Why the 15-minute peak is the number to calculate
In German commercial electricity billing you do not only pay for the energy you consume, but also for how hard your worst quarter-hour was. The meter forms an average value every 15 minutes, and the grid operator bills the demand charge against the single highest 15-minute average of the billing period. One spike sets the price for the whole period.
This is why the calculation matters: reducing your annual kWh consumption barely moves the demand charge, while shaving a few kilowatts off that one peak quarter-hour directly lowers the billed power (Bemessungsleistung). Peak shaving targets exactly that measured maximum, not the average load.
How peak shaving with a battery works
A battery storage system (BESS) covers the short load spikes out of stored energy instead of drawing them from the grid. When load approaches your defined threshold, the battery discharges to keep the metered 15-minute average below it, then recharges during quieter periods.
According to Stromfee, this lowers the Bemessungsleistung — but only when three things line up: correct sizing, a load forecast, and priority logic that decides when the battery discharges. A battery that is too small, or that is already empty when the peak arrives, will not cap it.
Calculating the two sizing dimensions: power and energy
Battery sizing has two separate values. The power rating (kW) must cover the gap between your load peak and the threshold you want to hold. The energy capacity (kWh) must cover that gap for the full duration of the peak event — a spike that lasts several quarter-hours needs more stored energy than a single short one.
Stromfee delivers turnkey systems from 100 kWh up to 100 MWh, and cites a typical BESS size of 2–5 MWh for the hotel use case. The reported peak-shaving effect is a saving of 30–50% of the demand-charge (Leistungskosten) portion, and up to 35% on grid fees (Netzentgelte) in the hotel energy-chain example. These ranges depend on your specific load profile, so the actual figure comes from your own measured data.
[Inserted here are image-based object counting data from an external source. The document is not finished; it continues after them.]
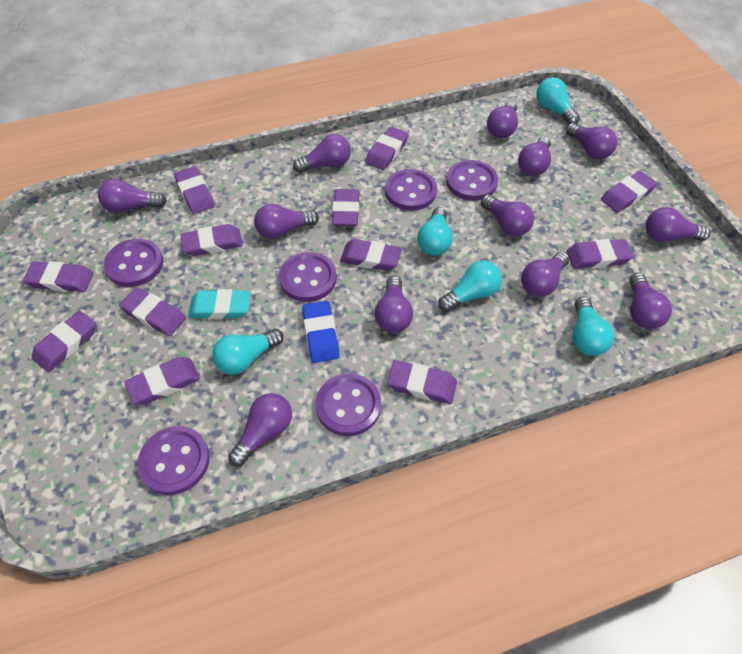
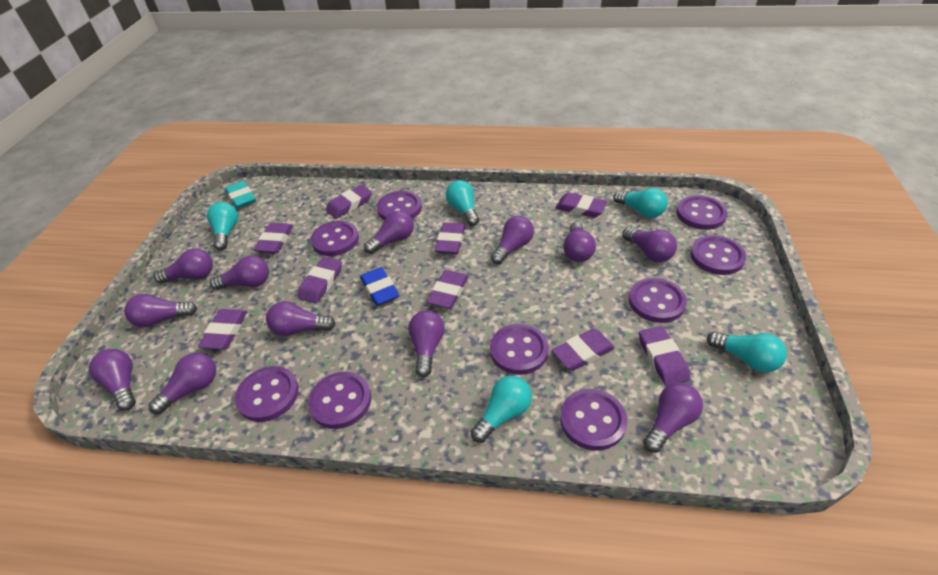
purple button: 6 -> 9
purple eraser: 12 -> 9

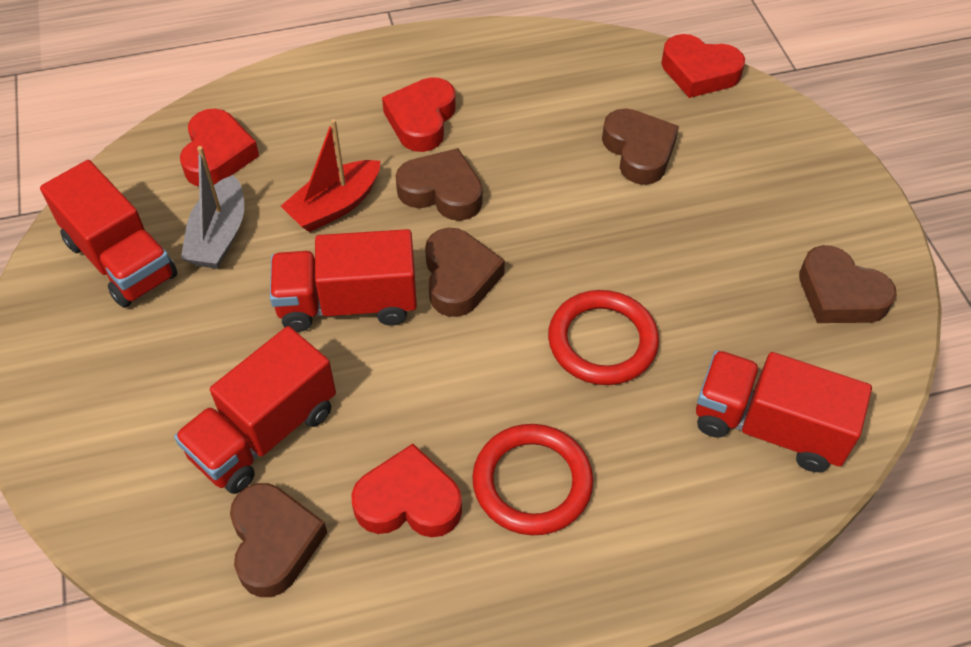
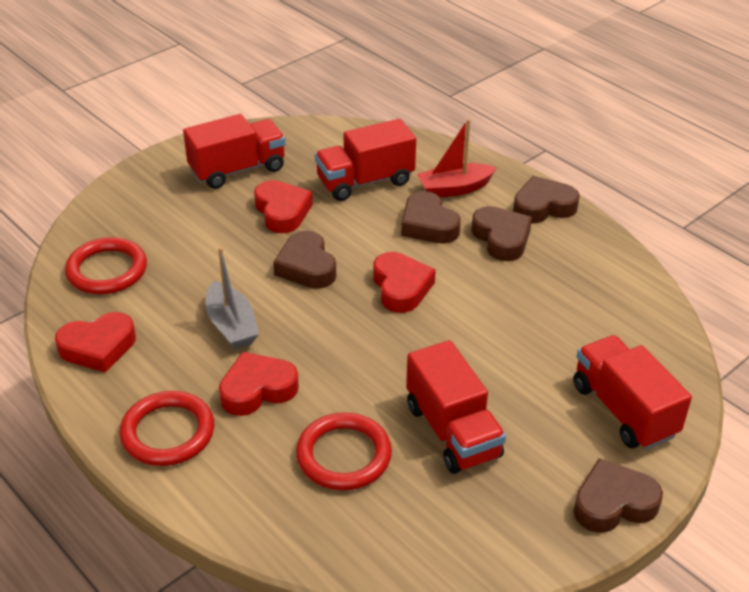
red ring: 2 -> 3

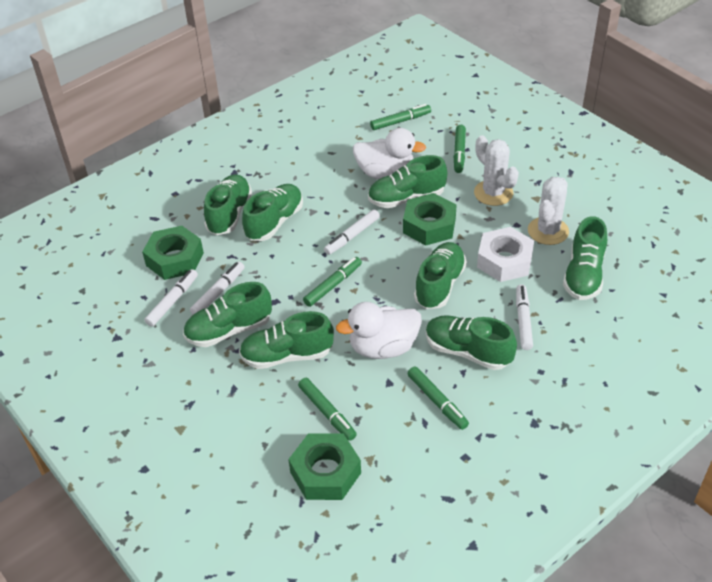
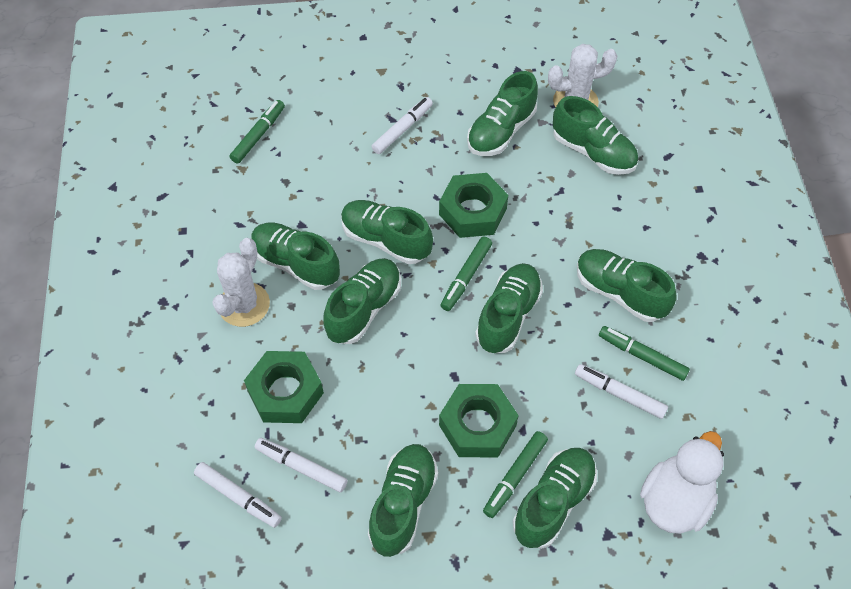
green marker: 5 -> 4
green shoe: 8 -> 9
white duck: 2 -> 1
white nut: 1 -> 0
Combining peak shaving with Day-Ahead arbitrage
The same battery that caps peaks can also trade. Between peak events it charges when prices are low and discharges (or sells) when they are high — arbitrage on the Day-Ahead and intraday markets. Stromfee cites a usable spread of 50–80 €/MWh and, for intraday EPEX SPOT ID1/ID3 trading, an arbitrage yield of up to 80,000 € per year per MWh.
The calculation for a combined system therefore weighs two revenue streams against each other: the guaranteed demand-charge reduction from peak shaving, and the variable arbitrage margin. Priority logic has to reserve enough state-of-charge for the forecast peak before it commits capacity to trading, otherwise a profitable trade can leave the battery unable to cap the next spike.
What data the calculation needs
A reliable peak-shaving calculation is built on your actual 15-minute load profile over a full billing period, your grid operator's demand-charge tariff, and a load forecast to anticipate when peaks occur. From these you derive the threshold, the required power and energy, and the resulting reduction in billed power.
Stromfee packages this into a feasibility study (Machbarkeitsstudie) covering BESS sizing with capex and payback, a spike-based recalculation against your specific grid operator (Spitzabrechnung), and a Day-Ahead remuneration comparison. That turns the sizing question into a numbers-backed business case rather than a rule of thumb.
FAQ
Which value does peak shaving actually reduce?
It reduces the Bemessungsleistung — the highest 15-minute average power in the billing period — which sets the demand-charge (Leistungspreis) part of your grid fees. It does not reduce your total energy consumption.
How large does the battery need to be?
Two dimensions matter: power (kW) to cover the gap between your peak and your threshold, and energy (kWh) to hold that gap for the full duration of the peak. Stromfee builds from 100 kWh to 100 MWh; a typical hotel BESS is 2–5 MWh, but your load profile determines the exact size.
How much can peak shaving save?
Stromfee reports a saving of 30–50% of the demand-charge portion and up to 35% on grid fees in the hotel example. The real figure depends on your measured load profile and grid operator tariff, which is why a feasibility study calculates it against your own data.
Can the same battery do peak shaving and arbitrage?
Yes. Between peaks the battery trades on the Day-Ahead and intraday markets — Stromfee cites a usable spread of 50–80 €/MWh and up to 80,000 €/year per MWh via EPEX SPOT ID1/ID3. Priority logic must reserve state-of-charge for the forecast peak before allocating capacity to trading.